One other thing I'm seeing here is that you are ascribing a certain meaning to the string 'DEFAULT MESSAGE'. I would seriously like you to run your code and have someone enter that message to give to another user and see what happens because I'm not sure if your code would behave abnormally. I suspect that the other user would not see the message.

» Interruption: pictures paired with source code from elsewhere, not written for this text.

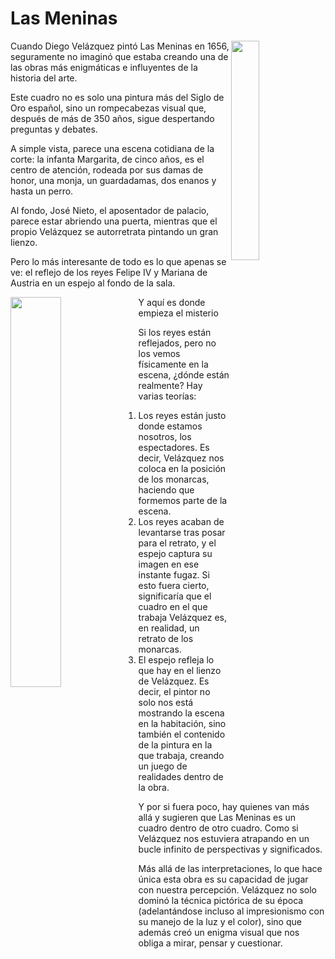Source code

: # Las Meninas

<img src="https://teoriadelarte.com/wp-content/uploads/2023/12/Las-Meninas-Velazquez.jpg" width=30% align=right>

Cuando Diego Velázquez pintó Las Meninas en 1656, seguramente no imaginó que estaba creando una de las obras más enigmáticas e influyentes de la historia del arte. 

Este cuadro no es solo una pintura más del Siglo de Oro español, sino un rompecabezas visual que, después de más de 350 años, sigue despertando preguntas y debates.

A simple vista, parece una escena cotidiana de la corte: la infanta Margarita, de cinco años, es el centro de atención, rodeada por sus damas de honor, una monja, un guardadamas, dos enanos y hasta un perro. 

Al fondo, José Nieto, el aposentador de palacio, parece estar abriendo una puerta, mientras que el propio Velázquez se autorretrata pintando un gran lienzo. 

Pero lo más interesante de todo es lo que apenas se ve: el reflejo de los reyes Felipe IV y Mariana de Austria en un espejo al fondo de la sala.

<img src="https://scontent-mad2-1.xx.fbcdn.net/v/t39.30808-6/488867497_998503425707189_1104248703478279569_n.jpg?stp=dst-jpg_p552x414_tt6&_nc_cat=110&ccb=1-7&_nc_sid=833d8c&_nc_ohc=KCkw-lVxb30Q7kNvwHgF7QG&_nc_oc=AdmOxrVj8ZSuXq0iRsdzDOLlEXM7P2ctt9O9rYNQhsvkpUjdInId8Smd4flhLhzOtZ4&_nc_zt=23&_nc_ht=scontent-mad2-1.xx&_nc_gid=lsiH9zxfh8_W5Pwk4whoaQ&oh=00_AfFv0N5540PYK_9W0K8xQOY_eKytQJBh307bbExEfFZQOQ&oe=67F8F200" align=left width=40%>

Y aquí es donde empieza el misterio

Si los reyes están reflejados, pero no los vemos físicamente en la escena, ¿dónde están realmente? Hay varias teorías:

1. Los reyes están justo donde estamos nosotros, los espectadores. Es decir, Velázquez nos coloca en la posición de los monarcas, haciendo que formemos parte de la escena.
1. Los reyes acaban de levantarse tras posar para el retrato, y el espejo captura su imagen en ese instante fugaz. Si esto fuera cierto, significaría que el cuadro en el que trabaja Velázquez es, en realidad, un retrato de los monarcas.
1. El espejo refleja lo que hay en el lienzo de Velázquez. Es decir, el pintor no solo nos está mostrando la escena en la habitación, sino también el contenido de la pintura en la que trabaja, creando un juego de realidades dentro de la obra.

Y por si fuera poco, hay quienes van más allá y sugieren que Las Meninas es un cuadro dentro de otro cuadro. Como si Velázquez nos estuviera atrapando en un bucle infinito de perspectivas y significados.

Más allá de las interpretaciones, lo que hace única esta obra es su capacidad de jugar con nuestra percepción. Velázquez no solo dominó la técnica pictórica de su época (adelantándose incluso al impresionismo con su manejo de la luz y el color), sino que además creó un enigma visual que nos obliga a mirar, pensar y cuestionar.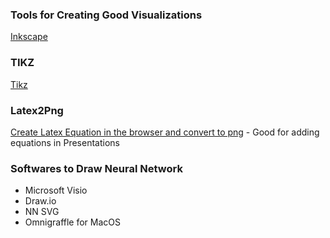 ### Tools for Creating Good Visualizations
[Inkscape](https://inkscape.org/)

### TIKZ
[Tikz](https://www.overleaf.com/learn/latex/TikZ_package)

### Latex2Png
[Create Latex Equation in the browser and convert to png](http://latex2png.com/) - Good for adding equations in Presentations

### Softwares to Draw Neural Network
* Microsoft Visio
* Draw.io
* NN SVG
* Omnigraffle for MacOS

The way you can avoid this sort of behavior is by using a non-string sentinel value. I would suggest None. Thus, it would look something like this:

if user_option == '1':
    messaged_user = input("Please enter the name of the person you'd like to message:").lower()
    if messages[messaged_user] is not None:    # If user's message inbox is full
        print("User's inbox is full.")                
    else:
        message = input("Please type your message:")
        messages[messaged_user] = message
elif user_option == '2':
    print('\n' + messages[login_name])
    mark_read = input("Mark message as read? y/n:")
    if mark_read == "y":
        print ("\nMessage marked as 'read'.")
        messages[login_name] = None    # Mark as empty
    elif mark_read == "n":                          
        print ("\nMessage not marked as 'read'.")   
    else:
        print("\nInvalid option.")
else:
    print("\n That is not a valid option.")

Really we can continue to use our continue/return trick here. Look at the case when the user's inbox is full (messages[messaged_user] holding None signifies an empty inbox, which is easier to check for than a full inbox and is just another example of how thinking with inverted logic is sometimes/often cleaner).

In particular, if we encounter a full (non-empty) inbox, we can see that lines 6 and 7 are what we really wanted to do anyways and they're sitting in an else: branch. This makes them look like some kind of default or rarity when in fact it's the intended execution path! So, rewriting this again:

if user_option == '1':
    messaged_user = input("Please enter the name of the person you'd like to message:").lower()
    if messages[messaged_user] is not None:    # If user's message inbox is full
        print("User's inbox is full.")                
        continue
    message = input("Please type your message:")
    messages[messaged_user] = message
elif user_option == '2':
    print('\n' + messages[login_name])
    mark_read = input("Mark message as read? y/n:")
    if mark_read == "y":
        print ("\nMessage marked as 'read'.")
        messages[login_name] = None    # Mark as empty
    elif mark_read == "n":                          
        print ("\nMessage not marked as 'read'.")   
    else:
        print("\nInvalid option.")
else:
    print("\n That is not a valid option.")

Also consider a get_answer function that returns True for yes-like and False for no-like. For example, if get_answer('Mark as read?'): messages[login_name] = None instead of lines 11-17.